U.S.-Iran strikes put Strait of Hormuz back at center of oil risk
U.S. and Iranian forces traded attacks as both sides gave conflicting accounts on whether the key oil route remains open.
By Jordan Bell · Startups & Deals Reporter
· 3 min read
U.S. and Iranian forces traded strikes over the weekend, pushing the Strait of Hormuz back into the center of global market risk. For everyday investors, the immediate pressure point is oil: the narrow waterway between Iran and Oman typically carries about 20% of the world’s oil traffic, according to CNBC.
Iranian state media said Iran attacked American military bases in Kuwait, Bahrain, Jordan, Oman and Qatar in response to renewed U.S. strikes. U.S. Central Command said Sunday that American forces hit dozens of targets across multiple sites to reduce Tehran’s ability to attack ships moving through the Strait of Hormuz.
The two countries also gave conflicting accounts of whether the strait remains open to commercial shipping. That uncertainty helped push crude prices higher Monday morning, as traders priced in a greater risk that oil shipments could be delayed or blocked.
What each side says happened
U.S. Central Command said American forces struck Iranian military air-defense systems, coastal radar locations, missile and drone capabilities, and small boats. The command said the operation used U.S. fighter aircraft, naval vessels, one-way attack aerial drones and one-way attack sea drones, with sea drones used in that role for the first time.
Iran’s Islamic Revolutionary Guard Corps said it targeted U.S. military facilities in Bahrain and radar systems in Oman, Reuters reported. Reuters also reported that sirens sounded in Bahrain for the third time on Monday, citing the country’s interior ministry.
Iranian state media described the attacks on U.S. bases as retaliation for American bombings. U.S. Central Command framed its strikes as an effort to degrade Iran’s ability to continue attacks on vessels in the strait.

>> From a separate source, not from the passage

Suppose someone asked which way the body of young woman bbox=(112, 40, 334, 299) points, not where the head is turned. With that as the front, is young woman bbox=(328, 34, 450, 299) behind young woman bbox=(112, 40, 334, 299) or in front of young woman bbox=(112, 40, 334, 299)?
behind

Why the strait matters to markets
The Strait of Hormuz is known as an energy choke point, meaning a narrow route where a disruption can affect a large amount of global supply. CNBC reported that the waterway normally handles roughly one-fifth of global oil traffic.
Oil prices rose Monday as the exchange of attacks raised fears about shipments through the strait. CNBC reported that Brent crude futures for September delivery climbed 4% to $79.02 a barrel, while U.S. West Texas Intermediate futures for August delivery rose 4.1% to $74.27.
Brent is the main international oil benchmark, while West Texas Intermediate is the key U.S. benchmark. When traders expect supply to become harder to move, futures prices can rise because buyers may have to pay more to secure barrels later.
Peace deal under strain
The fighting has increased doubts around an interim peace agreement signed last month, CNBC reported. That deal was intended to help reopen the Strait of Hormuz and end the war after 60 days of negotiations.
Iranian parliament speaker Mohammad Bagher Ghalibaf posted Sunday on social media: “The era of one-sided deals is OVER. We told you: keep your word or pay the price. Reality is knocking.” CNBC reported that the post appeared alongside an image of Article 5 of the U.S.-Iran memorandum of understanding, which relates to reopening the strait.
President Donald Trump said Friday that the U.S. and Iran had agreed to continue peace talks, CNBC reported. He also said the ceasefire created under last month’s peace deal had been scrapped.
For markets, the core issue is whether the fighting stays limited or keeps threatening one of the world’s most important oil routes. The confirmed facts so far point to a more dangerous standoff, with oil prices already reacting to the risk of disruption.
This story draws on original reporting from CNBC.